### Exercise task
Set out every line of the items below as a Markdown table with two columns, Row for the row number and Line for the line itself, and leave out blank lines. Leave the pictures out of the table.

### Dataset records
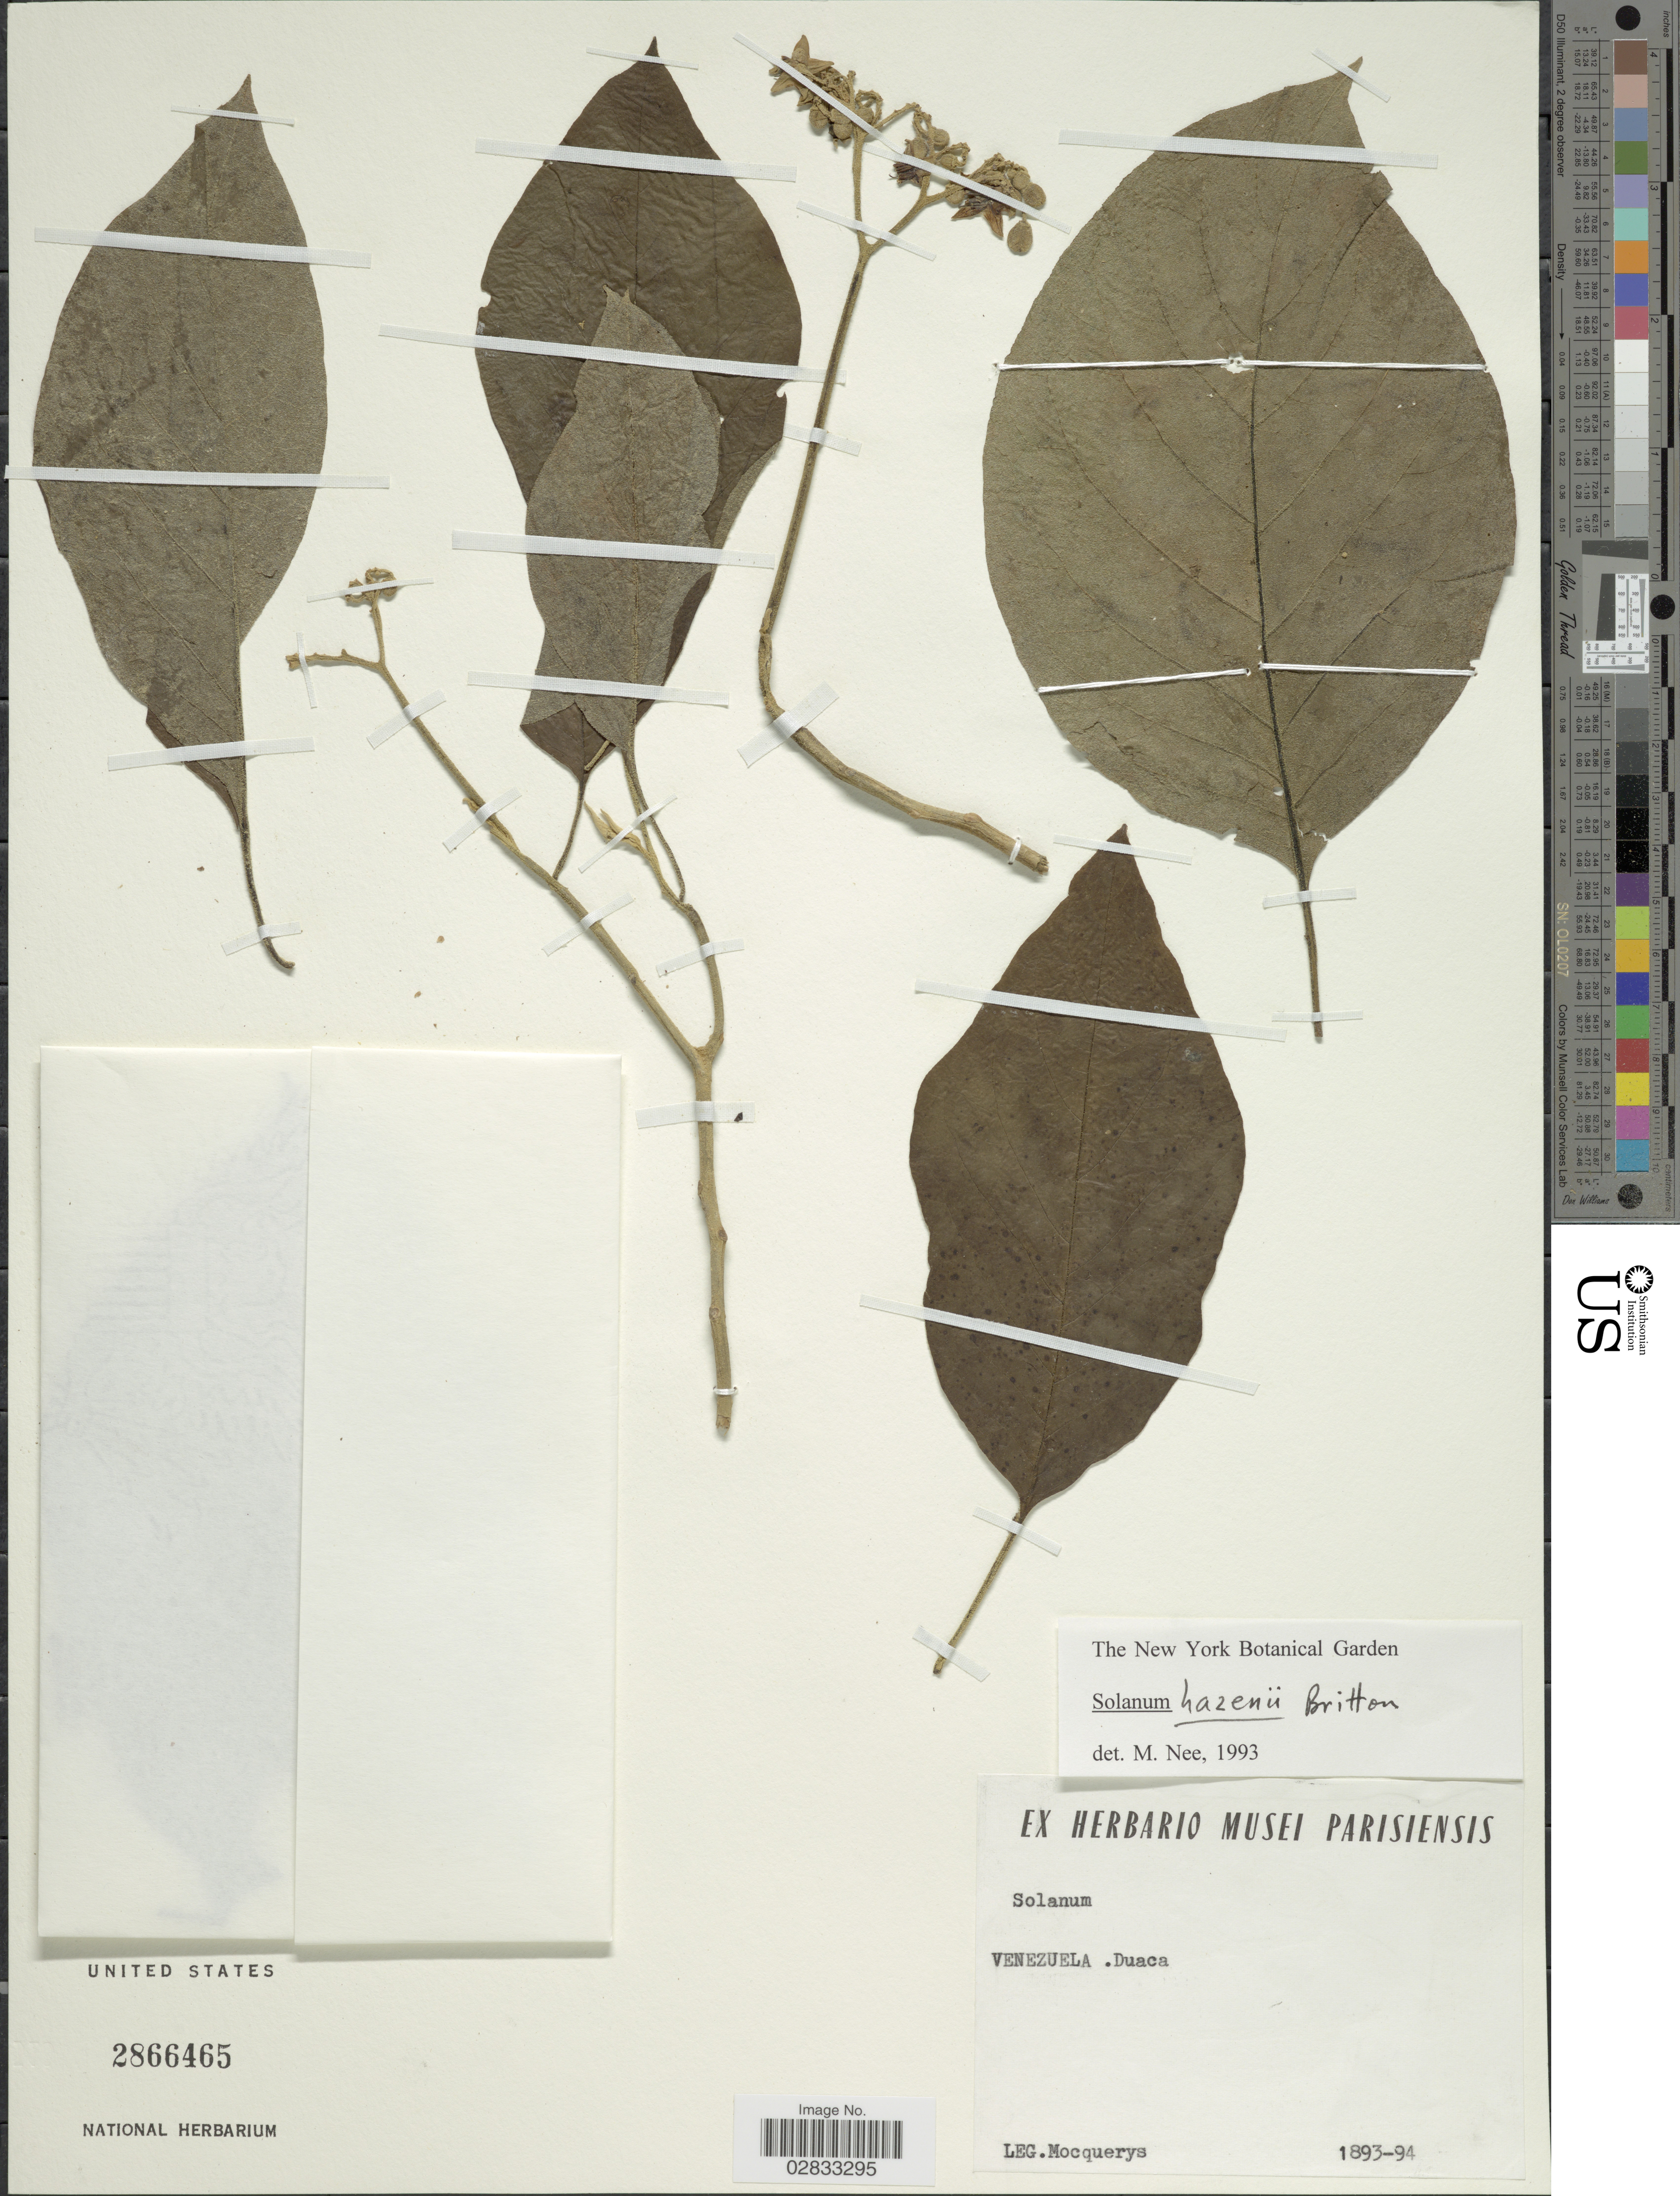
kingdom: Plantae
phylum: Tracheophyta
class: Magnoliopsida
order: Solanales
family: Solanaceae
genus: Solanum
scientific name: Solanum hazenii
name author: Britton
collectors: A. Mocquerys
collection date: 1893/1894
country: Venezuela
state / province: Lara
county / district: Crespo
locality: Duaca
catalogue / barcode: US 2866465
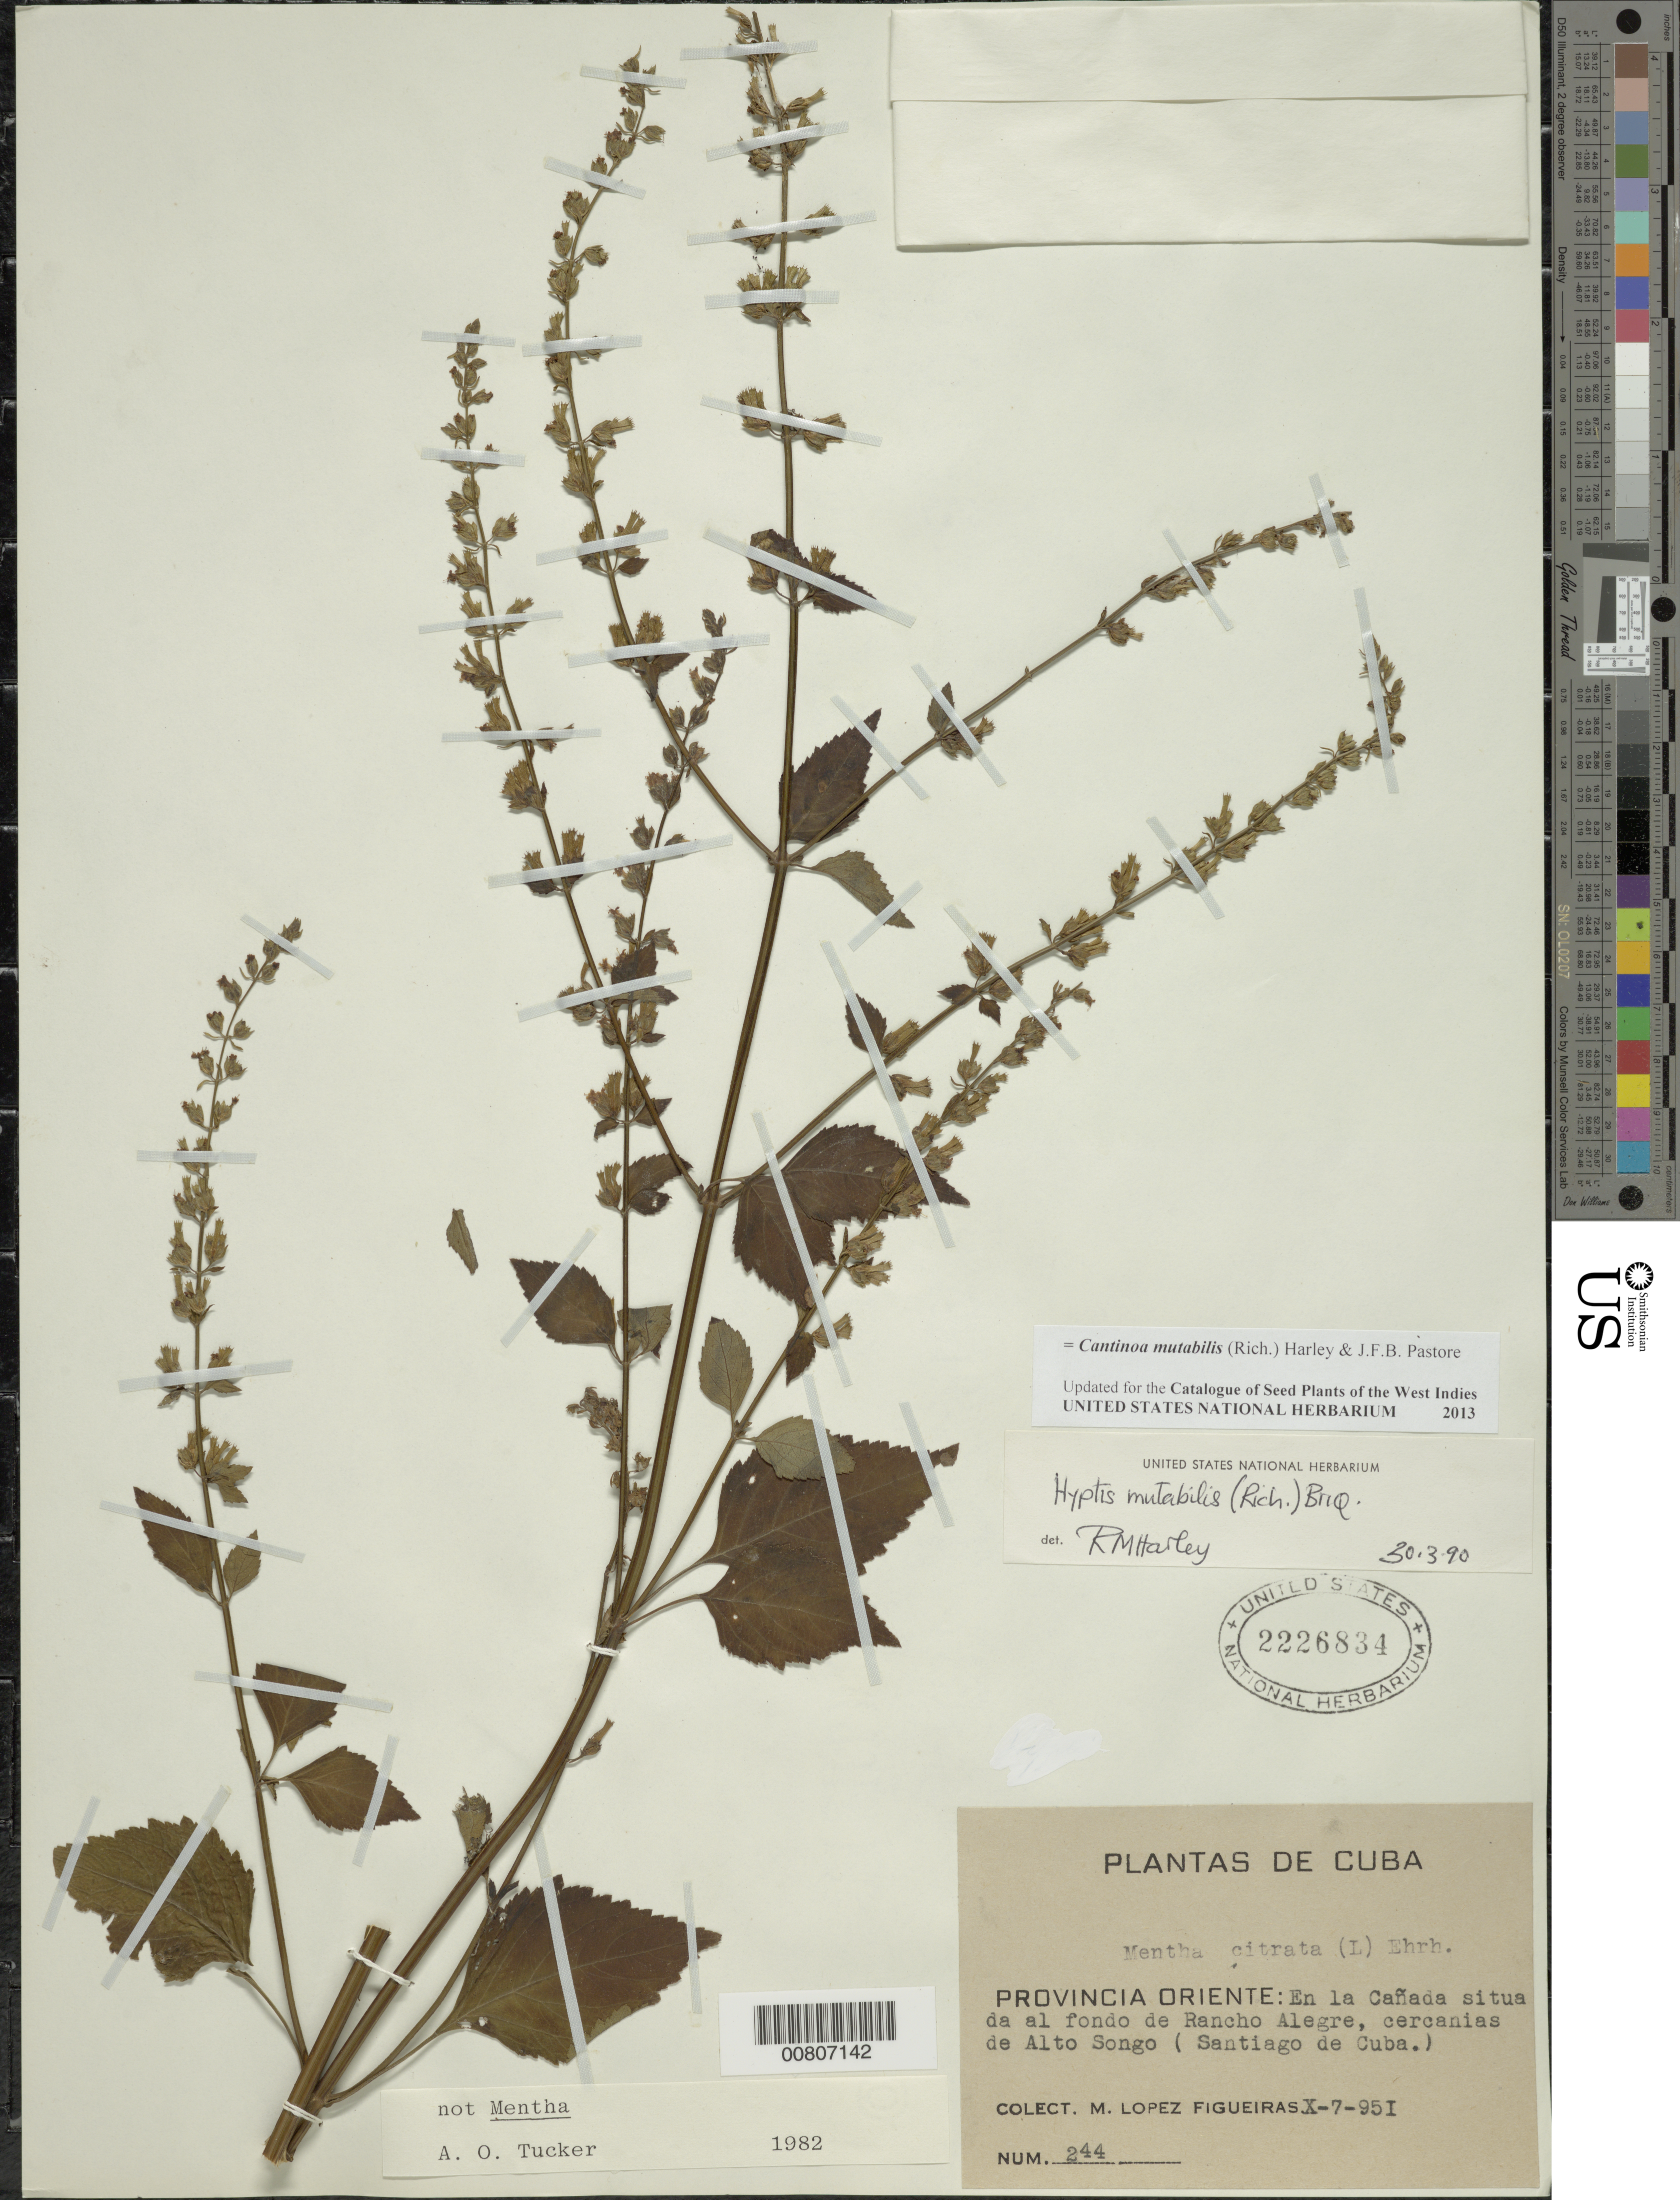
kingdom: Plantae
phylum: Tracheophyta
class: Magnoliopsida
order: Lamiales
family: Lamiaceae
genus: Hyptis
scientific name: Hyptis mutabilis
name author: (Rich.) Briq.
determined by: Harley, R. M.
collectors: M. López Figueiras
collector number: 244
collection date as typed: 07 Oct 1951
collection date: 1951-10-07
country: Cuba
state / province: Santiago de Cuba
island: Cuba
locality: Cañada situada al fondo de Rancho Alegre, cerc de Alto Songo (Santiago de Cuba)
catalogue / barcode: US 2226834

### Result of this task
| Row | Line |
|---|---|
| 1 | kingdom: Plantae |
| 2 | phylum: Tracheophyta |
| 3 | class: Magnoliopsida |
| 4 | order: Solanales |
| 5 | family: Solanaceae |
| 6 | genus: Solanum |
| 7 | scientific name: Solanum hazenii |
| 8 | name author: Britton |
| 9 | collectors: A. Mocquerys |
| 10 | collection date: 1893/1894 |
| 11 | country: Venezuela |
| 12 | state / province: Lara |
| 13 | county / district: Crespo |
| 14 | locality: Duaca |
| 15 | catalogue / barcode: US 2866465 |
| 16 | kingdom: Plantae |
| 17 | phylum: Tracheophyta |
| 18 | class: Magnoliopsida |
| 19 | order: Lamiales |
| 20 | family: Lamiaceae |
| 21 | genus: Hyptis |
| 22 | scientific name: Hyptis mutabilis |
| 23 | name author: (Rich.) Briq. |
| 24 | determined by: Harley, R. M. |
| 25 | collectors: M. López Figueiras |
| 26 | collector number: 244 |
| 27 | collection date as typed: 07 Oct 1951 |
| 28 | collection date: 1951-10-07 |
| 29 | country: Cuba |
| 30 | state / province: Santiago de Cuba |
| 31 | island: Cuba |
| 32 | locality: Cañada situada al fondo de Rancho Alegre, cerc de Alto Songo (Santiago de Cuba) |
| 33 | catalogue / barcode: US 2226834 |